** start Source text **

Holy Hour Guide

benediction

Guide for a Holy League Holy Hour

A worship aid for your Holy Hour can be found here.

The Holy League Holy Hours follow the simple formula given to us by the Church. Allow 60 minutes for your Holy Hour and an additional 60 for fellowship and Fraternity. The Fraternal Hour can be before or after the Holy Hour. Morning Holy Hours generally have the Fraternal Hour prior to the Holy Hour and evening Holy Hours will do either or.

If you have your Holy Hour centered around a Holy Mass it is best to do the Holy Hour before the Holy Mass, however it can be done either way. The reasoning behind doing it before is to develop a spiritual hunger for receiving Holy Communion and to provide the opportunity for the men to receive the Sacrament of Reconciliation before as well.

Be sure to start on time. The Parish Leader opens the Holy Hour with a greeting and The Holy League Introduction we provided. This is the time for announcements, if any. The Church should be prepared to be dimly lit with candles where you see fit. The Celebrant should use a Thurible (or Censor) for burning incense. We also encourage the use of teens (or men) altar servers. Our Lord should be exposed in either a Monstrance or a Ciborium. Create an environment that evokes mystery, and a sense of the Sacred. If an image of Our Lady is not currently present we highly encourage having an image of Our Lady off to the side adjacent to our Lord Exposed in the Blessed Sacrament. At the Battle of Lepanto in 1571 an image of Our Lady of Guadalupe was posted on the mast of the Flag Ship in this historic battle. Afterwards St Pope Pius V announced the new title of Our Lady of Victory, and Our Lady of the Rosary.

** end Source text **
** start Materials provided **

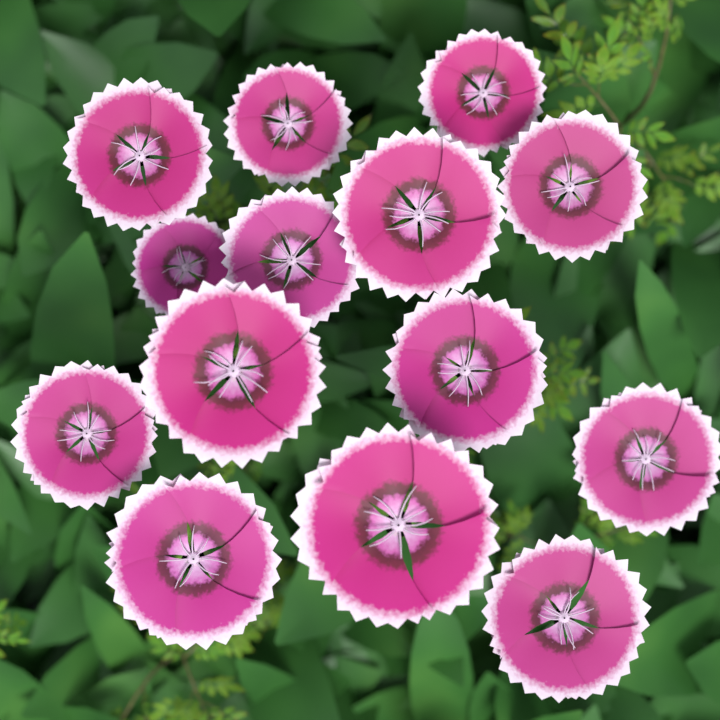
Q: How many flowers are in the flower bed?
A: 14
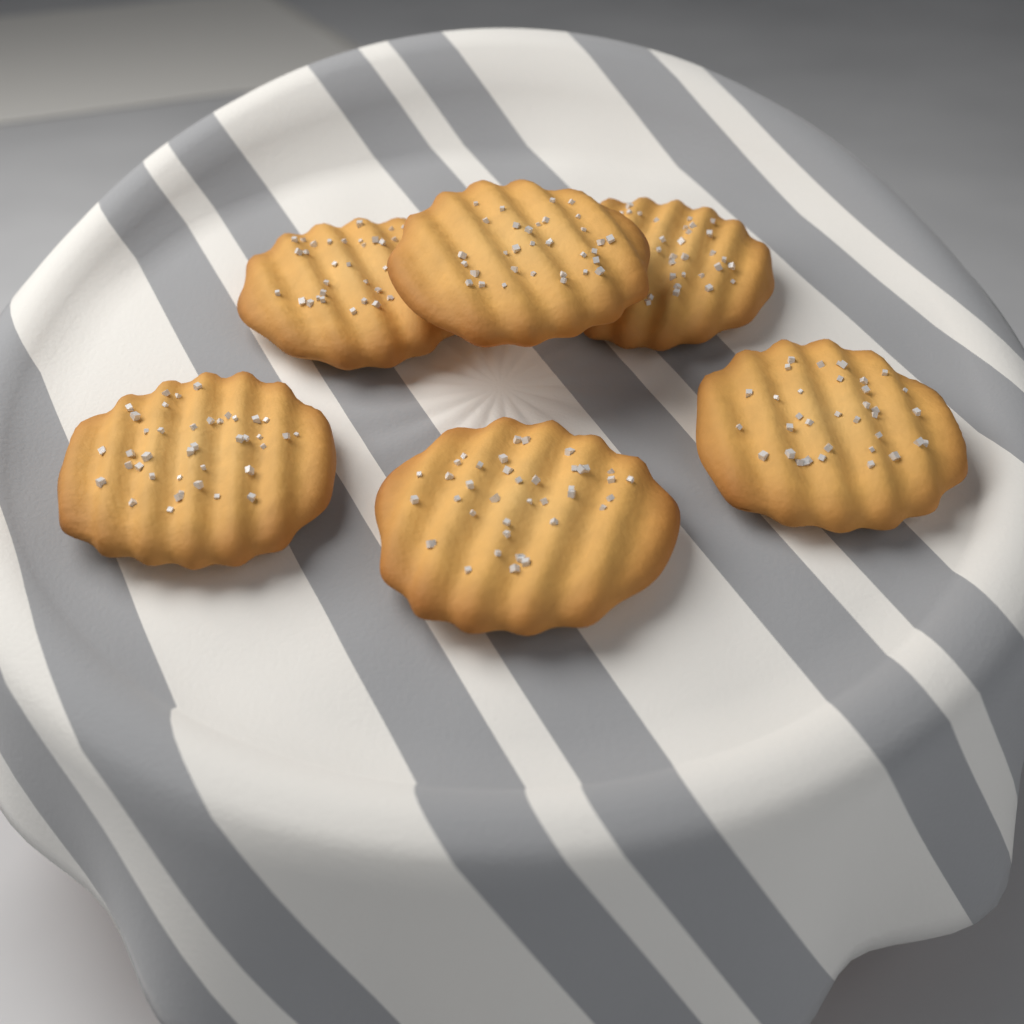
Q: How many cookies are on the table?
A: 6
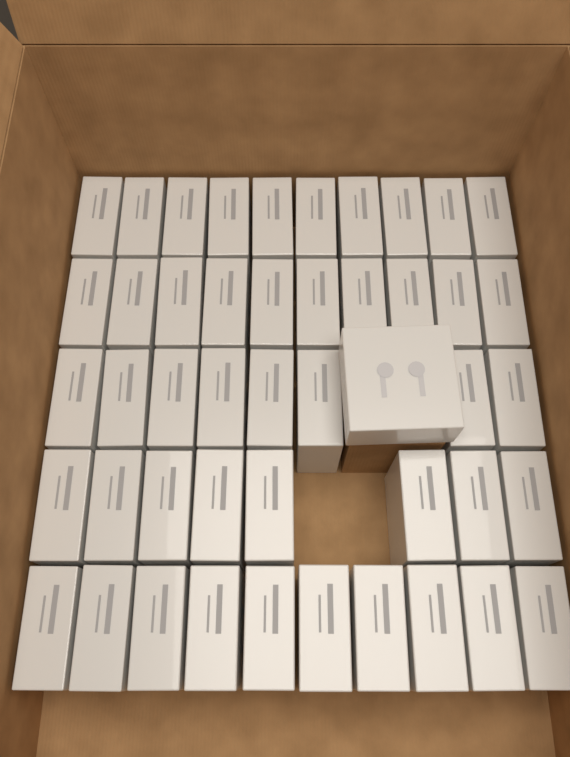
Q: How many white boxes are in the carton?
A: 47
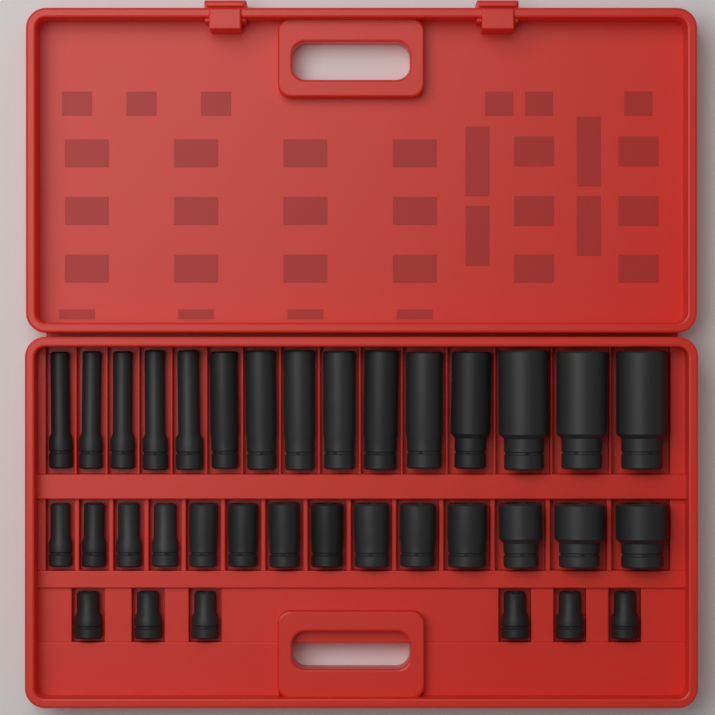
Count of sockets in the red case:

** end Materials provided **

**Exercises:**
(1) According to the Holy Hour guide, why is it best to hold the Holy Hour before the Holy Mass?
(2) Put the lines of the entries into a Markdown table with the columns Number and Line, starting with the line containing "Q: How many cookies are on the table?" and going on through the end of the entries. Leave out the pictures and any blank lines.

**Results in order:**
(1) Holding the Holy Hour before Mass builds a spiritual hunger for receiving Holy Communion. It also gives the men a chance to receive the Sacrament of Reconciliation before Mass.

(2)
| Number | Line |
|---|---|
| 1 | Q: How many cookies are on the table? |
| 2 | A: 6 |
| 3 | Q: How many white boxes are in the carton? |
| 4 | A: 47 |
| 5 | Count of sockets in the red case: |